**Work instruction A:** Reproduce the portion of the Innovest article that starts at the words "May 4, 2020" and ends after "to safety concerns.".
**Work instruction B:**
Answer these questions from the Innovest article:
(i) How much has the WHO's Solidarity Response Fund raised from private donors?
(ii) Since starting its COVID-19 response, how many tonnes of medical equipment and supplies has Crown Agents procured and delivered?
(iii) How many health clinics does Crown Agents serve under its South Sudan Health Pooled Fund?

**Extract to read:**
────────────────────

Innovest Supports Global COVID-19 Response

May 4, 2020

Good Health and Well-being
Insight

The COVID-19 crisis has exposed vulnerabilities in international aid and development finance cooperation, as governments prioritise domestic COVID-19 response while NGOs and multilateral agencies are unable to effectively implement development projects due to safety concerns.

However, the crisis has also shown that private and public stakeholders are able and willing to collaborate in new ways to alleviate the effects of the pandemic where the need is most urgent; the World Health Organisation (WHO) has created the Solidarity Response Fund at short notice which has raised more than $200 million from private donors, Norway and France have both called for vast aid to be directed to African countries for pandemic response, the IMF has made $1trn in lending available while bolstering its debt forgiveness trust fund and numerous private companies such as Mercedes-Benz, Dyson and Google have begun using their core productive potential to find creative solutions for those in need.


As the threat of COVID-19 forces a new, distanced way of life for citizens across the world, Innovest remains as committed as ever to working with public and private capital to address the world’s most challenging issues in the world’s most vulnerable countries.


This work is desperately needed in these countries. As advanced health systems battle to avoid being overwhelmed by the virus, it is spreading to the world’s poorest and most vulnerable countries where it may cause far greater destruction. In fragile states, war zones and refugee camps, ‘flattening the curve’ is difficult for the millions that live in crowded conditions without regular access to water for handwashing. Staying at home is not an option for the extreme poor that have no savings to rely on. If they do fall ill, these populations face limited access to health systems that have almost no respiratory capacity.
From Innovest’s new virtual office, our support to develop high quality, market-based solutions with clients has become even more significant as a number of our partners reorganise their operations to offer services that are critical to the response of developing countries to this deadly, global pandemic:

Crown Agents, who are world class logistics and last mile health procurement specialists and were the logistics “spine” of the Ebola response in Sierra Leone in 2014, has an emergency COVID-19 team of over 30 staff across the globe who are working 24 hours a day to respond to the rising global needs, working with the 450 strong global Crown Agents movement.


Since Crown Agents began its COVID-19 response in early March, it has procured and delivered over 275 tonnes of life saving medical equipment and supplies. It is currently working directly with over 45 countries to support their COVID-19 response, while negotiations are ongoing to expand this service to a group of 13 island nations. Crown Agents are in the process of delivering a shipment of 27 containers of essential supplies such as antibiotics, paracetamol and personal protective equipment to the 800 health clinics they serve under its South Sudan Health Pooled Fund, as well as hygiene and wash posters and the erection of COVID-19 screening tents.

────────────────────

**Stored data:**
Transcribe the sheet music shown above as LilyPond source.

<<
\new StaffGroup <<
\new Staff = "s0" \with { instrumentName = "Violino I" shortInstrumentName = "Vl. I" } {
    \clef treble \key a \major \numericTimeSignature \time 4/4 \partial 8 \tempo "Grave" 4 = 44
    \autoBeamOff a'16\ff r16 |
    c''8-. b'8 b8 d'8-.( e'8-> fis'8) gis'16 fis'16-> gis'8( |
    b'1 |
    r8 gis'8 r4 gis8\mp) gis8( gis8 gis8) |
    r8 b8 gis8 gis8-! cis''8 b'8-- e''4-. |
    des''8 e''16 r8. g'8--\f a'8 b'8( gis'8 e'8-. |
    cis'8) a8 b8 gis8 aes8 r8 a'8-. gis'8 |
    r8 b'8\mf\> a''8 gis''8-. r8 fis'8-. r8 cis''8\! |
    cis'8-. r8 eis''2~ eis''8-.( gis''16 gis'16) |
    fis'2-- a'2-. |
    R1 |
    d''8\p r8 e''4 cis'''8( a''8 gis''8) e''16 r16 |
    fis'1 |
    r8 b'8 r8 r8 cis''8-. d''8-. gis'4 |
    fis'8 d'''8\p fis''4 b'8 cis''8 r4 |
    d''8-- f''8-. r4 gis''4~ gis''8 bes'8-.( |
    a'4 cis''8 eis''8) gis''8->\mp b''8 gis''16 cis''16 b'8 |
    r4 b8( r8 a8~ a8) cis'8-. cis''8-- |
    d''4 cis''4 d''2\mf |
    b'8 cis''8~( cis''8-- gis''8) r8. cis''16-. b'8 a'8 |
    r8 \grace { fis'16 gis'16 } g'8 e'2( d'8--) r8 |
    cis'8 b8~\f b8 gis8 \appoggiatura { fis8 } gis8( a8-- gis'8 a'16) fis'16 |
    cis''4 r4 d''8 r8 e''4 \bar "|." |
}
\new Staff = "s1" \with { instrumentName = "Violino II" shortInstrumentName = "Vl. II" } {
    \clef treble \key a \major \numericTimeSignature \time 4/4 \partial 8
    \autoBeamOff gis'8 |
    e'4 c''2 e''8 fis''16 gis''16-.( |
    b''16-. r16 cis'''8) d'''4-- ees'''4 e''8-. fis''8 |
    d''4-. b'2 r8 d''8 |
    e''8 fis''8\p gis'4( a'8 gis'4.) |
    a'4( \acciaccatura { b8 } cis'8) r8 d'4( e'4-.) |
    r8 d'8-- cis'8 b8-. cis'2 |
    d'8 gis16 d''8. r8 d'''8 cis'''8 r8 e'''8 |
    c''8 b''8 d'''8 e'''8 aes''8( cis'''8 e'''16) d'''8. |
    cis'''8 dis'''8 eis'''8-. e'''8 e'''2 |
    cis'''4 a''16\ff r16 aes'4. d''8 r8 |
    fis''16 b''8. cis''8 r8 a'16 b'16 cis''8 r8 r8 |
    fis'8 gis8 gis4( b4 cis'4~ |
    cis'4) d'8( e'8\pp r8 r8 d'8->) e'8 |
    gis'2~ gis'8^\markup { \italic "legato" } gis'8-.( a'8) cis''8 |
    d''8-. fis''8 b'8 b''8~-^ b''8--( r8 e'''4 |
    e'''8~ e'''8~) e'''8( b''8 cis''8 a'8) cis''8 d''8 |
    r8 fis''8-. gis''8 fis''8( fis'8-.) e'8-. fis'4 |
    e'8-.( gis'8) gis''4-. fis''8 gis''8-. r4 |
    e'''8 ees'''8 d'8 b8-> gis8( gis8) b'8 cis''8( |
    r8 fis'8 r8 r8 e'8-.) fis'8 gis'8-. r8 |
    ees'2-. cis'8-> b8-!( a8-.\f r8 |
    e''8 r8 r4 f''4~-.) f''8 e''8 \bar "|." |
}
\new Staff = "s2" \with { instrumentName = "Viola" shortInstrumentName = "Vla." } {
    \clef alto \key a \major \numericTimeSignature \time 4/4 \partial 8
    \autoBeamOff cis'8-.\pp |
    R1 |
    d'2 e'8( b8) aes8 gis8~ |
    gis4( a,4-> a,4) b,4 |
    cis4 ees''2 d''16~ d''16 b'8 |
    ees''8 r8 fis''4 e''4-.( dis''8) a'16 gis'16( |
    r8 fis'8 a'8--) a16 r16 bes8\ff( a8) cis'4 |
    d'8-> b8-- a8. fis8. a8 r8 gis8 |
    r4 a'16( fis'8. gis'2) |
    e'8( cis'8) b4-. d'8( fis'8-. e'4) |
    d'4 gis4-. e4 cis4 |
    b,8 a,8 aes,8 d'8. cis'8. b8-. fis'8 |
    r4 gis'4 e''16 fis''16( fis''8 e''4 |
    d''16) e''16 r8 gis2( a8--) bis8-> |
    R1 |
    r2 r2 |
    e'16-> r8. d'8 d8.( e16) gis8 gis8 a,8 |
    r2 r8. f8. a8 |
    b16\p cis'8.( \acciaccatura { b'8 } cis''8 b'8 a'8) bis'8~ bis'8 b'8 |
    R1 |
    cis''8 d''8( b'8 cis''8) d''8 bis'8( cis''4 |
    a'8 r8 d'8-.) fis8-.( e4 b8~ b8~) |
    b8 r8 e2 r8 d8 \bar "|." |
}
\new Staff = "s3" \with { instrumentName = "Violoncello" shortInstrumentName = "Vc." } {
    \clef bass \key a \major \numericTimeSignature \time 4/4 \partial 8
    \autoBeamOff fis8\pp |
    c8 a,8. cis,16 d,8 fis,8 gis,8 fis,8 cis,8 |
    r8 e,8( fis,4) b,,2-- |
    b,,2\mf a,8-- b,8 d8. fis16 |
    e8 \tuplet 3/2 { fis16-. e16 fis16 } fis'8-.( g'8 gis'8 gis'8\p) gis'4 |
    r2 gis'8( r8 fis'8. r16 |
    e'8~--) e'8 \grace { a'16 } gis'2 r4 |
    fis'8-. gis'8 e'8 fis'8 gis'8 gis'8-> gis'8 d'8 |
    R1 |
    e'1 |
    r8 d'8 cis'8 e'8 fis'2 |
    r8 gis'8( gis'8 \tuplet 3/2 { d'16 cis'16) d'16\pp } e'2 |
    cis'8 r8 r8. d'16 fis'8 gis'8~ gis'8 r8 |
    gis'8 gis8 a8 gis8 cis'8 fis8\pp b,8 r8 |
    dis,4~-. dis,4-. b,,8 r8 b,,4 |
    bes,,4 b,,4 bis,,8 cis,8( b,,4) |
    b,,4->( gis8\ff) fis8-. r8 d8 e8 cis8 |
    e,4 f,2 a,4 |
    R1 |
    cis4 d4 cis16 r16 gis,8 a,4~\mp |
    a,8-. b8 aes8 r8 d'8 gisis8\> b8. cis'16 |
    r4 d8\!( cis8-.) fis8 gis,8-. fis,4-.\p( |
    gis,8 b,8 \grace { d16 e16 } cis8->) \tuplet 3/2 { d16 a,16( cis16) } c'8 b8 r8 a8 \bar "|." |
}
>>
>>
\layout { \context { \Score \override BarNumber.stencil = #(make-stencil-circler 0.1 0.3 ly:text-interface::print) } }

────────────────────

**Task result A:**
May 4, 2020

Good Health and Well-being
Insight

The COVID-19 crisis has exposed vulnerabilities in international aid and development finance cooperation, as governments prioritise domestic COVID-19 response while NGOs and multilateral agencies are unable to effectively implement development projects due to safety concerns.

**Task result B:**
(i) More than $200 million
(ii) Over 275 tonnes
(iii) 800